## Load Dependencies

In [2]:
import warnings
warnings.filterwarnings("ignore")
import pandas as pd 
import numpy as np

from keras.preprocessing.text import Tokenizer
from keras.preprocessing.sequence import pad_sequences

Using TensorFlow backend.


### Load Dataset

In [3]:
q1 = pd.read_csv("/home/abhishek/Desktop/Quora-Duplicate-Question-Pairs/data/train.csv")
q2 = pd.read_csv("/home/abhishek/Desktop/Quora-Duplicate-Question-Pairs/data/test.csv")

In [4]:
# prepare question dataframes

ques1 = q1.question1
ques2 = q1.question2
is_dup = q1.is_duplicate
ques = ques1 + ques2
ques2[201841] = '';ques2[105780] = '';ques[105780] = '';ques[201841] = ''

In [16]:
# fit the text file to tokenize data
# reference: http://www.orbifold.net/default/2017/01/10/embedding-and-tokenizer-in-keras/

tokenizer = Tokenizer(num_words=200000)
tokenizer.fit_on_texts(ques)
q1_word_sequences = tokenizer.texts_to_sequences(ques1)
q2_word_sequences = tokenizer.texts_to_sequences(ques2)

### Load GloVe embeddings

In [7]:
def get_embeddings():
    GloVe = open("glove.6B.200d.txt", "r")
    embeddings = {}
    print "processing GloVe"
    for line in GloVe.readlines():
        val = line.split(' ')
        word = val[0]
        embeddings[word] = np.asarray(val[1:], dtype='float32')

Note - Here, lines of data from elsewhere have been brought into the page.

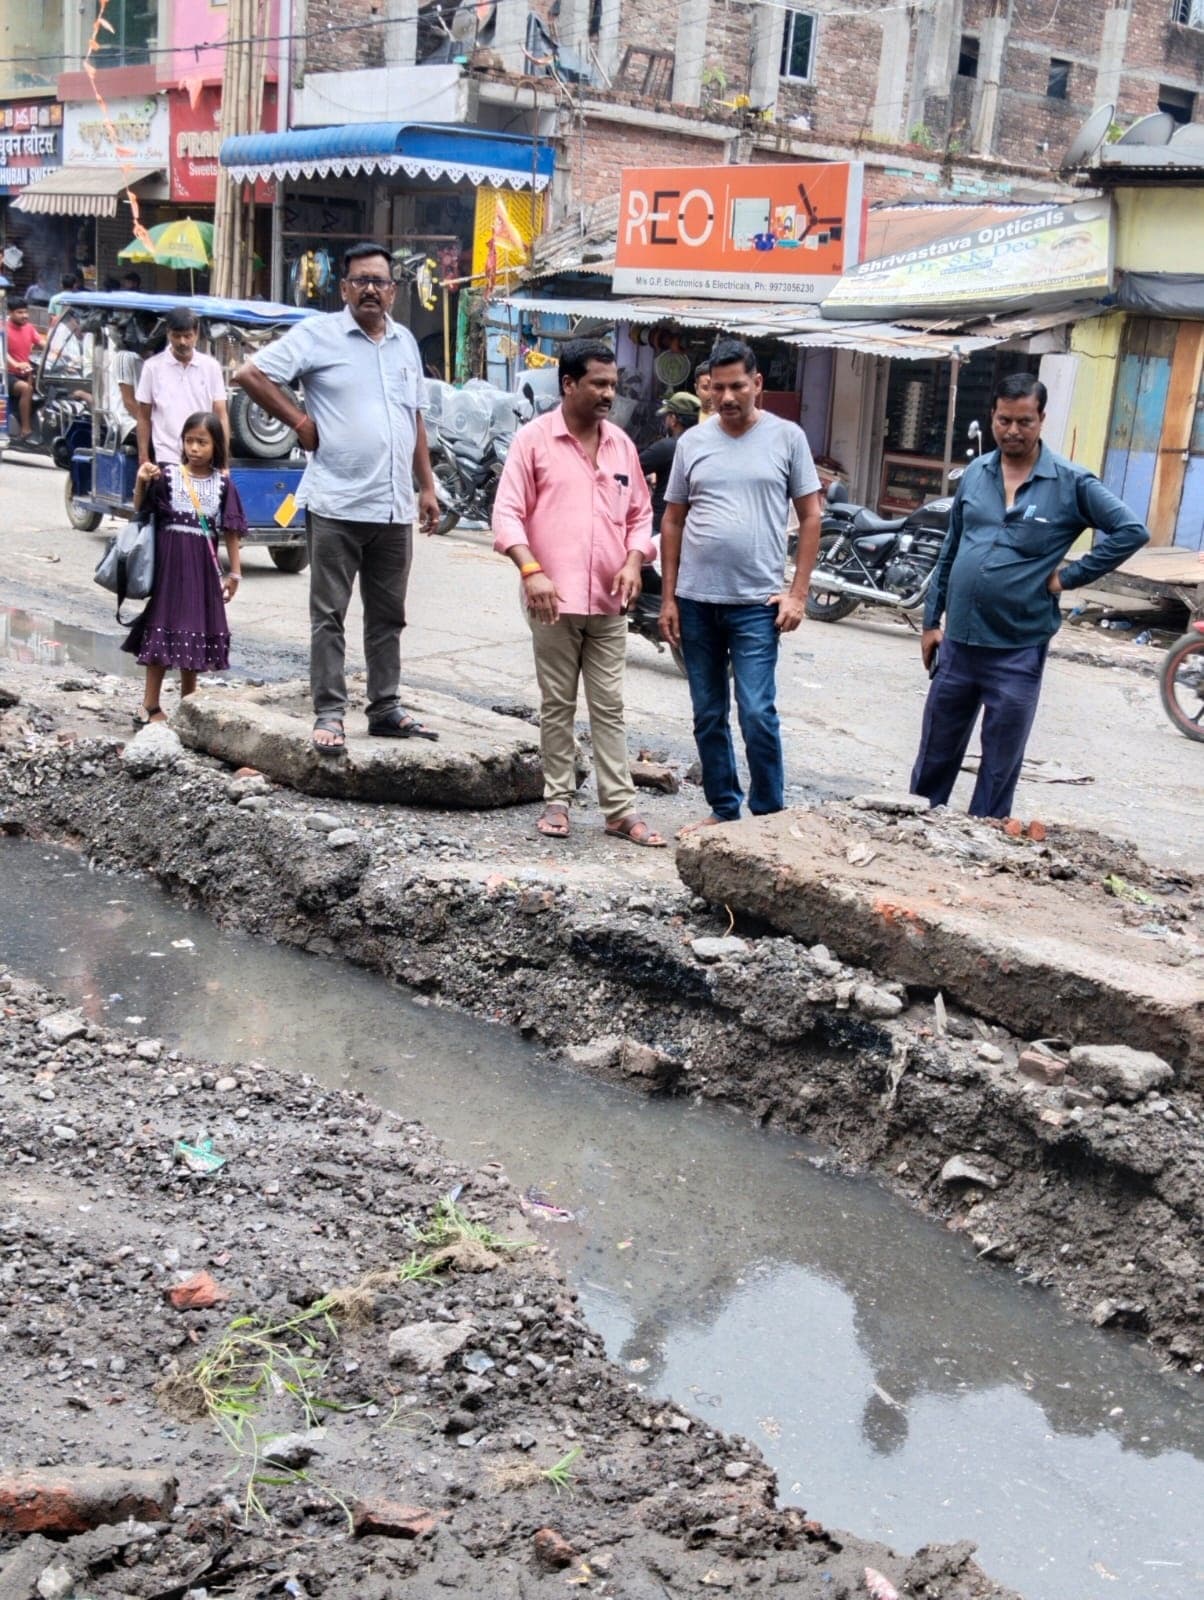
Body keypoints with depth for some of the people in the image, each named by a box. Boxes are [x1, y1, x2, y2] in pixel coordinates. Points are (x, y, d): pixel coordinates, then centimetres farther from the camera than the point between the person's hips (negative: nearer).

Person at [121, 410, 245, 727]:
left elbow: (230, 530, 6)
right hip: (168, 558, -2)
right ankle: (150, 706, 3)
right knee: (163, 627, -2)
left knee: (197, 630, 9)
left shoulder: (222, 483, 3)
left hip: (202, 564, 3)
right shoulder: (167, 474, -3)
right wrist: (141, 483, -21)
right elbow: (140, 511, -4)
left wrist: (235, 572, 6)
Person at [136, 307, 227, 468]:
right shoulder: (153, 367, 1)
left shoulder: (211, 367, 4)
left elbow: (220, 415, 4)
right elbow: (144, 417, 6)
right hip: (167, 459, -1)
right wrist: (143, 458, 1)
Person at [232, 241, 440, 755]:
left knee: (387, 615, 12)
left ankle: (386, 709, 21)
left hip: (395, 507, 6)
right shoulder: (318, 334, -2)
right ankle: (329, 714, 4)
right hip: (336, 504, -5)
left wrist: (427, 487, 17)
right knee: (329, 615, -1)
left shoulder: (405, 342, 16)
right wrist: (300, 421, -7)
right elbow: (250, 373, -5)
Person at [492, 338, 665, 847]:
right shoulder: (534, 439, -2)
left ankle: (620, 808, 8)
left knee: (609, 708, 6)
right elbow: (507, 512, -7)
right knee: (557, 706, 6)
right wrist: (531, 570, -20)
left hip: (608, 602, 4)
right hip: (554, 599, -3)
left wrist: (633, 562, -2)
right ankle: (557, 800, 16)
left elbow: (640, 515, 16)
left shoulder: (621, 444, 11)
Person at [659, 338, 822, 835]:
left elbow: (810, 517, 3)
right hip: (696, 601, 3)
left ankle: (769, 814, 5)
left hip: (757, 603, -3)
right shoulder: (693, 442, 7)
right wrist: (668, 598, 6)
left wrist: (797, 593, -5)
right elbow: (673, 522, 11)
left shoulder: (787, 438, 1)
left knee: (757, 714, -8)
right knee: (707, 717, 11)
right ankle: (723, 809, 23)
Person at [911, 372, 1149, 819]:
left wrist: (1070, 576, -12)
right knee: (935, 757, 14)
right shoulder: (975, 473, 6)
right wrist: (931, 621, 12)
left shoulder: (1071, 483, -7)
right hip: (957, 643, 4)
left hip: (1018, 652, -4)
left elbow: (1131, 530, -10)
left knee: (1000, 766, 8)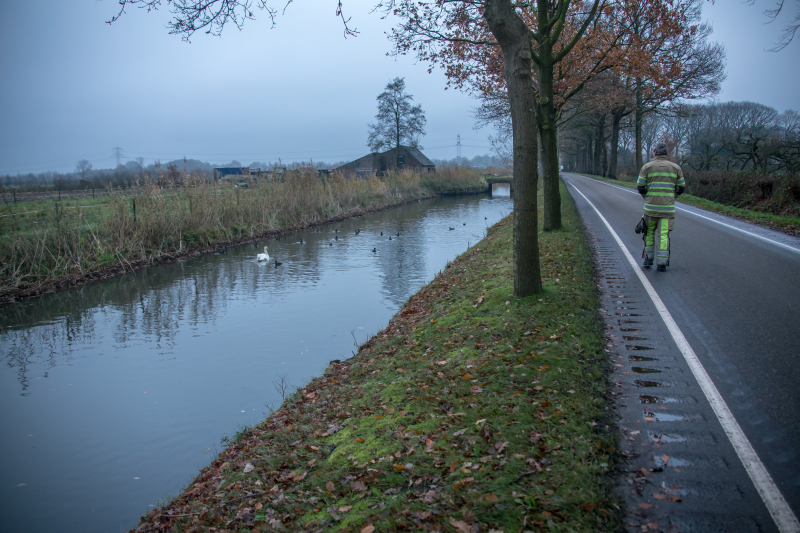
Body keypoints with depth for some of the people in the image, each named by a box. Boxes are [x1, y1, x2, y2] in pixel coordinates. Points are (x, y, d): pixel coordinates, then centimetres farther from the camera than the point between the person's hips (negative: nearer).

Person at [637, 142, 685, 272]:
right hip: (668, 207, 1)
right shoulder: (675, 167, 5)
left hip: (651, 207, 0)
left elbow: (640, 187, -1)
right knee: (663, 234, 1)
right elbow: (681, 188, 9)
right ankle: (662, 263, -4)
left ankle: (648, 258, 18)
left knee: (650, 232, 16)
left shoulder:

    np.save('embeddings.npy', embeddings) 
    GloVe.close()
    return embeddings
    
embeddings = get_embeddings()

processing GloVe


In [24]:
embedding_dim = 200
word_index = tokenizer.word_index

In [33]:
# reference: http://www.orbifold.net/default/2017/01/10/embedding-and-tokenizer-in-keras/

embedding_mat = np.zeros((len(word_index)+1, embedding_dim))
for word, i in word_index.items():
    embedding_vector = embeddings.get(word)
    if embedding_vector is not None:
        embedding_mat[i] = embedding_vector[:embedding_dim]

print('Null word embeddings: %d' % np.sum(np.sum(embedding_mat, axis=1) == 0))

Null word embeddings: 36170


### create train question data

In [34]:
q1_data = pad_sequences(q1_word_sequences, maxlen=20)
q2_data = pad_sequences(q2_word_sequences, maxlen=20)
labels = np.array(is_dup, dtype=int)
print('question1', q1_data.shape)
print('question2', q2_data.shape)
print('label tensor', labels.shape)

('question1', (404290, 20))
('question2', (404290, 20))
('label tensor', (404290,))


### save preprocessed files

In [35]:
np.save('q1_train.npy', q1_data)
np.save('q2_train.npy', q2_data)
np.save('is_dup.npy', labels)
np.save('embedding_mat.npy', embedding_mat)